Question 2 True / False
The AEP guarantees that every high-probability sequence belongs to the typical set.
TTrue
FFalse
Answer: False
The typical set is defined by approximate probability: sequences x^n where 2^(-n(H+epsilon)) <= p(x^n) <= 2^(-n(H-epsilon)). The most probable individual sequence (e.g., all-A for a biased source) has probability much higher than 2^(-nH) and is NOT in the typical set. But its probability is just one sequence — while it may be the single most likely outcome, the typical set contains exponentially many sequences whose collective probability approaches 1. The distinction between the most probable sequence and the set of collectively probable sequences is crucial.
Question 3 Short Answer
Explain how the AEP enables the source coding theorem's achievability: why can a source with entropy H be compressed to approximately nH bits for long sequences?

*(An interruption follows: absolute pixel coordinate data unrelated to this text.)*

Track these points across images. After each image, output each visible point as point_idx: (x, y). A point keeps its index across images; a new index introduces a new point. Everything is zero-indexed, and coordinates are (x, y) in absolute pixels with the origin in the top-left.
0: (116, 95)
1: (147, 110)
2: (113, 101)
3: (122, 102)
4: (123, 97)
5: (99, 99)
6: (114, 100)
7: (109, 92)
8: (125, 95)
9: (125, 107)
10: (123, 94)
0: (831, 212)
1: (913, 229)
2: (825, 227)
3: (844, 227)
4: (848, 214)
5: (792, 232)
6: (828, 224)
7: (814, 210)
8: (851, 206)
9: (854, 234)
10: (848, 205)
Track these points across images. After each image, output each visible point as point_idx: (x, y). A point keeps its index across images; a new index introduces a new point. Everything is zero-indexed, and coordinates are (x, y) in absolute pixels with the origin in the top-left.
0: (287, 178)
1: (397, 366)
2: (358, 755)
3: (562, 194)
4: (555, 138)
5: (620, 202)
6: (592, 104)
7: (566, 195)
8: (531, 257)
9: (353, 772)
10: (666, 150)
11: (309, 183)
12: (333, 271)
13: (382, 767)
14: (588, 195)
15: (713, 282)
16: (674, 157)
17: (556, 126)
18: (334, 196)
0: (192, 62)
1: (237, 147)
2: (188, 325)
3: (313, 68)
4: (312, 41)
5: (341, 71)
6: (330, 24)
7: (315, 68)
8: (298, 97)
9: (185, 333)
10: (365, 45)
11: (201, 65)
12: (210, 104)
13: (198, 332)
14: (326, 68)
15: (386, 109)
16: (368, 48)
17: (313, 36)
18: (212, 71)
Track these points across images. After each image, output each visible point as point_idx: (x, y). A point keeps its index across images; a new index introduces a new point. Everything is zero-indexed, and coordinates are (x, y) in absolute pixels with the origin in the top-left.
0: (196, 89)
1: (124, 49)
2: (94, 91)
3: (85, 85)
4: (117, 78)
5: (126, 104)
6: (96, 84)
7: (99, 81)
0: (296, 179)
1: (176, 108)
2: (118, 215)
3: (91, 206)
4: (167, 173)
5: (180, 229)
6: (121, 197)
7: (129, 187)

Think about your answer, then reveal below.
Model answer: The AEP shows that with high probability, the source output falls in the typical set, which contains approximately 2^(nH) sequences. To encode a typical sequence, assign each one a unique binary index — this requires about nH bits (log2 of 2^(nH)). Atypical sequences (which have negligible total probability) can be encoded separately with a flag bit and their raw representation, adding negligible overhead. So the expected code length is approximately nH bits, or H bits per symbol. The AEP provides the bridge between entropy as an abstract quantity and entropy as an achievable compression rate.
This argument also reveals why the source coding theorem is an asymptotic result: the AEP relies on the law of large numbers, which requires large n for the concentration to be tight. For small n, the typical set is not well-separated from the atypical set, and compression cannot achieve H bits per symbol.